___ Data
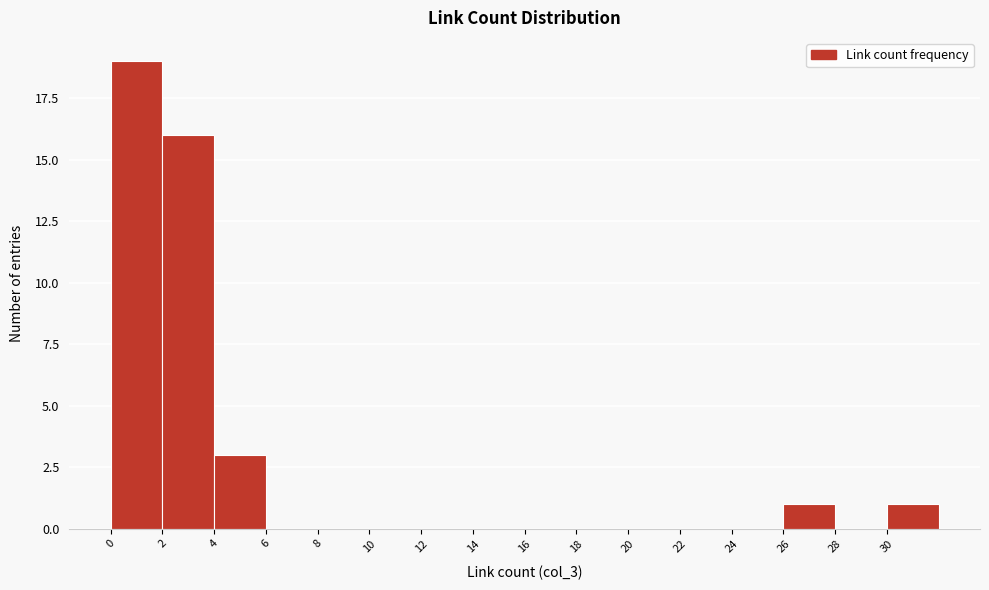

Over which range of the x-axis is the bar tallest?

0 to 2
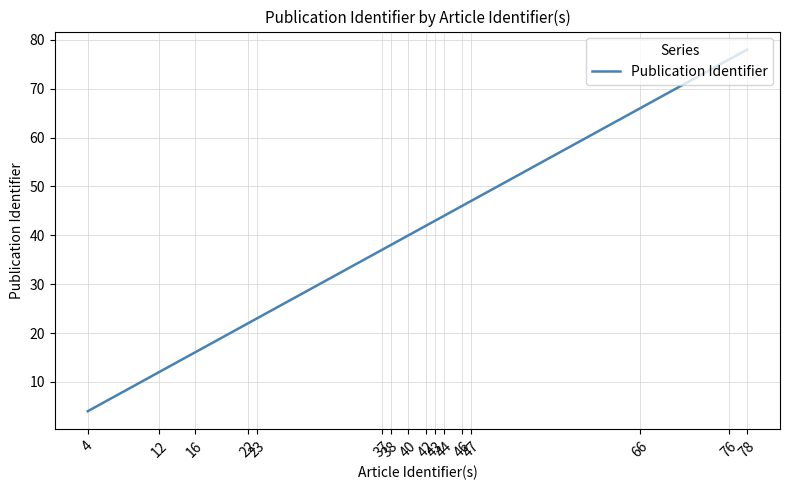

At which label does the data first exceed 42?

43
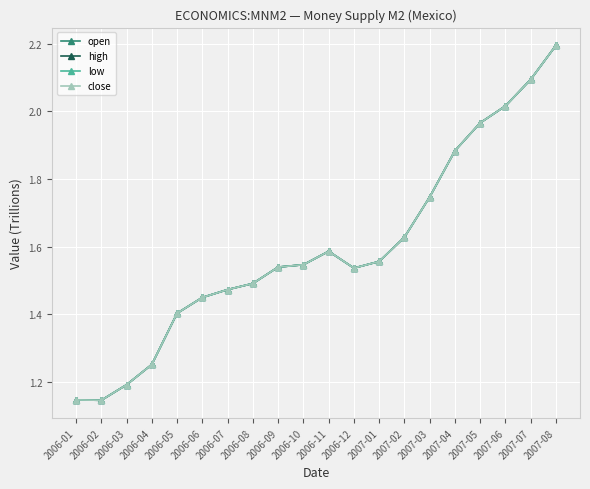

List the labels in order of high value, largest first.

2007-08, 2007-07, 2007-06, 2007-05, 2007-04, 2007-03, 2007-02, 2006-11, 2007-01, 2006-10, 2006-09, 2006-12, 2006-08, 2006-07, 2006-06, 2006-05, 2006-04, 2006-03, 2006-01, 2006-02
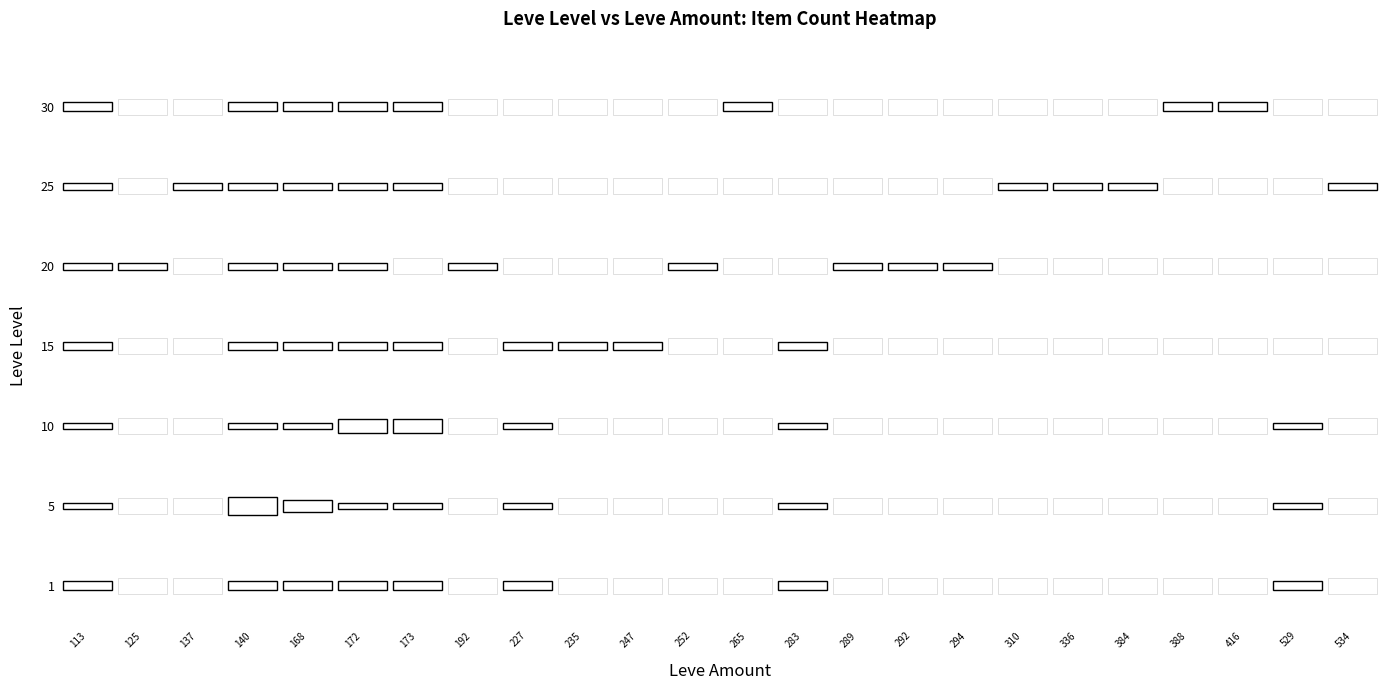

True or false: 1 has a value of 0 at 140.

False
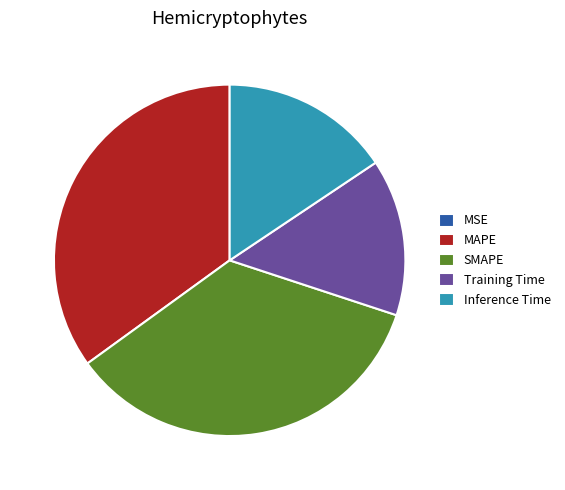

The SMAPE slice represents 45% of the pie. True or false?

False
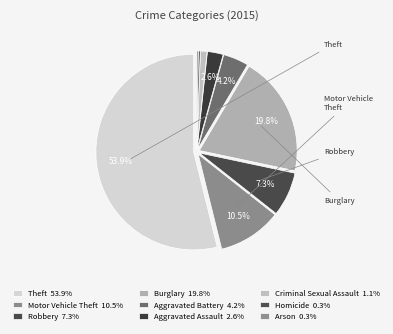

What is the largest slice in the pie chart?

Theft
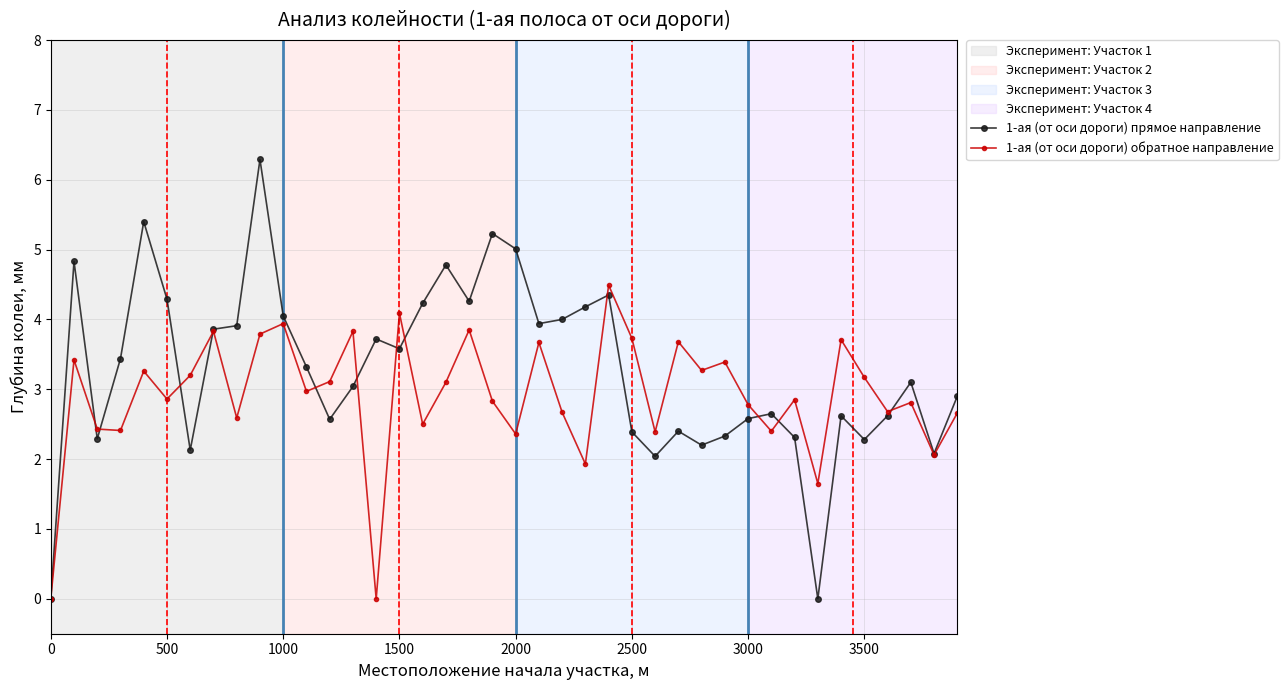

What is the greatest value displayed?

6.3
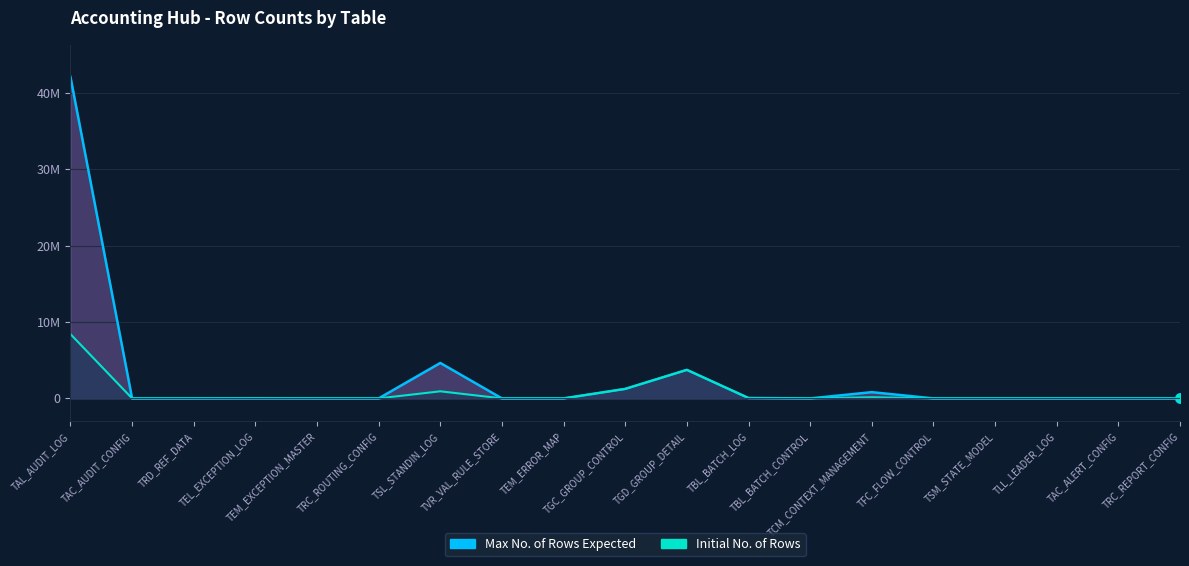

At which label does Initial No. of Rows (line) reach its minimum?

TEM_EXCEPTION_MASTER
______
About this exercise → Retype every line of the data above word for word, omitting the pictures.

Answer box →
Over which range of the x-axis is the bar tallest?

0 to 2

At which label does the data first exceed 42?

43

List the labels in order of high value, largest first.

2007-08, 2007-07, 2007-06, 2007-05, 2007-04, 2007-03, 2007-02, 2006-11, 2007-01, 2006-10, 2006-09, 2006-12, 2006-08, 2006-07, 2006-06, 2006-05, 2006-04, 2006-03, 2006-01, 2006-02

True or false: 1 has a value of 0 at 140.

False

The SMAPE slice represents 45% of the pie. True or false?

False

What is the largest slice in the pie chart?

Theft

What is the greatest value displayed?

6.3

At which label does Initial No. of Rows (line) reach its minimum?

TEM_EXCEPTION_MASTER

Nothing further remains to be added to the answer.